*WHAT THE TASK REQUIRES:* Sum up the critique of the Linux patching study below in two sentences.

*PROVIDED PASSAGE:*
-----
Not exactly good news for Linux is it?

And then again, maybe a closer look is required before we draw conclusions.

The first problem is that they don't say which patches they applied. In the period given, July 1st 2004 to June 30th 2005, Novell apparently released 237 patches, not 187. They also don't say which e-commerce application they used, or which third party upgrades were implemented, so we don't know how many patches applied specifically to those elements of the overall configuration.

Thus the numbers they give suggest they applied some subset of the patches issued by Novell, but they don't tell us which ones. Here's the first five letters worth of an alphabetical listing of what Novell's 237 patches applied to:

a2ps: Converts ASCII Text into PostScript
aaa_base: SuSE Linux base package
acl: Commands for Manipulating POSIX Access Control Lists
acpid: Executes Actions at ACPI Events
apache2-mod_python: Python module for the Apache 2 web server
arts: Modular software synthesiser
arts-devel: Include Files and Libraries mandatory for Development.
aspell: A Free and Open Source spell checker
aspell-devel: Include Files and Libraries Mandatory for Development
bison: The GNU Parser Generator
bootsplash-theme-SuSE: Default SuSE Bootsplash Theme
bootsplash-theme-SuSE-Home: Default SuSE Linux Enterprise Server Bootsplash Theme
bzip2: A program for compressing files
cadaver: Command-line WebDAV client for Unix
coreutils: GNU Core Utilities
cups: The Common UNIX Printing System
cups-client: CUPS Client Programs
cups-devel: development environment for CUPS
cups-libs: libraries for CUPS
curl-devel: header files and libraries for curl development
cvs: Concurrent Versions System
cyrus-imapd: An IMAP/POP Mailserver
cyrus-sasl: Implementation of Cyrus SASL API
cyrus-sasl-devel: Cyrus SASL API implmentation, Libraries and Header files
dhcp-server: ISC DHCP Server
drbd: Distributed Replicated Block Device
dvd+rw-tools: A Collection of Tools for Mastering DVD+RW/+R Media
emacs: GNU Emacs Base Package
enscript: An ASCII to PostScript(tm) Converter
evolution: The Integrated GNOME Mail, Calendar, and Addressbook Suite
evolution-devel: Include Files and Libraries mandatory for Development.
exim: The Exim mail transfer agent, a replacement for sendmail
ez-ipupdate: A small utility for updating dynamic DNS service

A lot of these are marked as security updates, but almost all of the software they apply to has no place in an e-commerce configuration. With Windows servers you install everything you're licensed to because the dependencies are largely unknown, with Linux you install what you need -because what isn't there doesn't have vulnerabiliites, use resources, or require patching.

In other words, knowledgeable Linux people configuring and running those servers might have had to install perhaps five or six Linux related patches during the year - nothing like 187, and none with recursive dependency tails of the kind that got two out of the three testees in trouble.

The second problem is something the author doesn't mention at all: "management" has clearly told these administrators to apply the patches directly to the "production" systems. In real life many people do this with Windows, but you don't do this with Linux. With any Unix you duplicate your production environment on the sysadmin's workstation and debug any processes to be applied to production there before proceeding. They don't say why they didn't do this, but a reasonable speculation is that there were two reasons: the simulation would have imposed unrealistic calendar time constraints, and, probably more importantly, this isn't the Windows way, and they did everything the Windows way.
-----
(Images with bounding boxes)
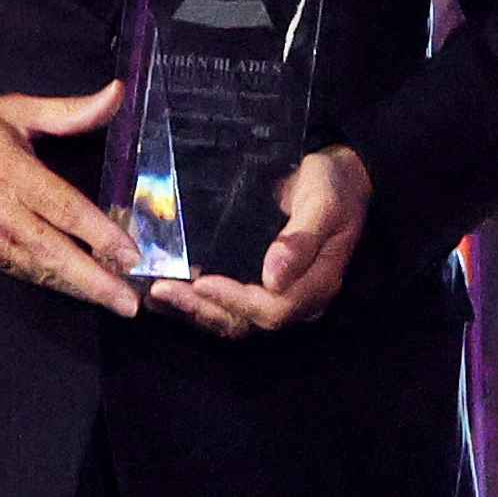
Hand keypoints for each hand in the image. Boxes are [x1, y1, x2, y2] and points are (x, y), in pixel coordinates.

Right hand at [0, 81, 140, 316]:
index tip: (131, 254)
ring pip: (39, 270)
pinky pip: (21, 272)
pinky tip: (78, 291)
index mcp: (15, 174)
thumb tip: (117, 93)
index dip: (99, 233)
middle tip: (129, 303)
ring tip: (115, 302)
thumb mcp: (15, 110)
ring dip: (78, 288)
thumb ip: (69, 110)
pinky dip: (50, 284)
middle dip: (94, 280)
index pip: (64, 208)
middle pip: (55, 253)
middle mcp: (4, 212)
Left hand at [147, 143, 372, 338]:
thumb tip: (274, 277)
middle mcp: (297, 297)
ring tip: (158, 293)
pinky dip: (198, 302)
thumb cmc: (333, 186)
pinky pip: (229, 303)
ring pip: (233, 317)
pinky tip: (168, 293)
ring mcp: (279, 293)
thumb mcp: (323, 205)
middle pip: (247, 320)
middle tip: (162, 290)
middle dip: (203, 307)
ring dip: (195, 309)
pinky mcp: (260, 283)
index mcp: (317, 284)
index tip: (201, 281)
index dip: (235, 299)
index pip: (273, 308)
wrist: (339, 176)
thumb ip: (301, 241)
-----
*EXERCISE OUTPUT:* The study doesn't say which patches, e-commerce application, or third-party upgrades it used, and almost all the software covered by Novell's patches has no place in an e-commerce setup, so knowledgeable Linux people might have needed only five or six patches that year instead of 187. It also had patches applied directly to production systems, which isn't done with Linux, where any process is first debugged on a copy of the production environment on the sysadmin's workstation.